Data section =>
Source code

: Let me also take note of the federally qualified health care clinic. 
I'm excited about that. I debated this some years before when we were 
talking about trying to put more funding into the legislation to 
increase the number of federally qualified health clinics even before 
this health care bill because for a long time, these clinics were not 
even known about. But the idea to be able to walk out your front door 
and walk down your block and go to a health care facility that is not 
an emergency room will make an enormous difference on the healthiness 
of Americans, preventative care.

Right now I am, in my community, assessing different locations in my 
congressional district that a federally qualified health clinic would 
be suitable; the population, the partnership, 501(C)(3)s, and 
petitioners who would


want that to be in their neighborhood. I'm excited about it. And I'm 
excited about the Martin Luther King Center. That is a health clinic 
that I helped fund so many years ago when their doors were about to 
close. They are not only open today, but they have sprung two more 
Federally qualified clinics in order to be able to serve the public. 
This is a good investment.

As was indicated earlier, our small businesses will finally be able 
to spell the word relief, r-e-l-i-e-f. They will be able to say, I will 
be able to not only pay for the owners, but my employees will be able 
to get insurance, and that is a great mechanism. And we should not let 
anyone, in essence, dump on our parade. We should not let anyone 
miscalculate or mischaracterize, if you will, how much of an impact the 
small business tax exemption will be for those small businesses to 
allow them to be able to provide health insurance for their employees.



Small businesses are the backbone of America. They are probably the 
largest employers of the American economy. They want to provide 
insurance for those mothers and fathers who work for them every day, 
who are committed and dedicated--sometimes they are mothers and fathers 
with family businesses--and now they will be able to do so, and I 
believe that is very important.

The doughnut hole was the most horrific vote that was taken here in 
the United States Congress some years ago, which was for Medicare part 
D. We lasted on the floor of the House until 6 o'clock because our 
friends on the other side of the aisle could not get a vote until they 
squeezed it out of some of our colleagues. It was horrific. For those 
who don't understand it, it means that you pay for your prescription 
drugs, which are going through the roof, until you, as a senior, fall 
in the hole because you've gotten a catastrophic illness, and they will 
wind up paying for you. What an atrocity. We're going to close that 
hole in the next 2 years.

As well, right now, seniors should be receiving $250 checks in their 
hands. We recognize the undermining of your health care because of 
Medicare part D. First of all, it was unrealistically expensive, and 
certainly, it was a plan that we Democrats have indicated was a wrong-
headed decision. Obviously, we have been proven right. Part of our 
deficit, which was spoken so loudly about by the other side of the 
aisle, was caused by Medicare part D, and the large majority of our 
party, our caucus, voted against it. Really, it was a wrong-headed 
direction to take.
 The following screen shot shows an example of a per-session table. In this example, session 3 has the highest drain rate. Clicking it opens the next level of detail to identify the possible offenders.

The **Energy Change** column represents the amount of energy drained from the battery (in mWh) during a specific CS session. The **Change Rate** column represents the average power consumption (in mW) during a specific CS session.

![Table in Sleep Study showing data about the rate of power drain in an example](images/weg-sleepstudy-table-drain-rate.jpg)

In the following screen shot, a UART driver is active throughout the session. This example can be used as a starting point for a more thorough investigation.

Task prompt => Set down, unchanged, only those lines above that fall between the line with "that I helped" and the line with "headed decision. Obviously, we", the two end lines included.

Solution to this task =>
that I helped fund so many years ago when their doors were about to 
close. They are not only open today, but they have sprung two more 
Federally qualified clinics in order to be able to serve the public. 
This is a good investment.

As was indicated earlier, our small businesses will finally be able 
to spell the word relief, r-e-l-i-e-f. They will be able to say, I will 
be able to not only pay for the owners, but my employees will be able 
to get insurance, and that is a great mechanism. And we should not let 
anyone, in essence, dump on our parade. We should not let anyone 
miscalculate or mischaracterize, if you will, how much of an impact the 
small business tax exemption will be for those small businesses to 
allow them to be able to provide health insurance for their employees.



Small businesses are the backbone of America. They are probably the 
largest employers of the American economy. They want to provide 
insurance for those mothers and fathers who work for them every day, 
who are committed and dedicated--sometimes they are mothers and fathers 
with family businesses--and now they will be able to do so, and I 
believe that is very important.

The doughnut hole was the most horrific vote that was taken here in 
the United States Congress some years ago, which was for Medicare part 
D. We lasted on the floor of the House until 6 o'clock because our 
friends on the other side of the aisle could not get a vote until they 
squeezed it out of some of our colleagues. It was horrific. For those 
who don't understand it, it means that you pay for your prescription 
drugs, which are going through the roof, until you, as a senior, fall 
in the hole because you've gotten a catastrophic illness, and they will 
wind up paying for you. What an atrocity. We're going to close that 
hole in the next 2 years.

As well, right now, seniors should be receiving $250 checks in their 
hands. We recognize the undermining of your health care because of 
Medicare part D. First of all, it was unrealistically expensive, and 
certainly, it was a plan that we Democrats have indicated was a wrong-
headed decision. Obviously, we have been proven right. Part of our 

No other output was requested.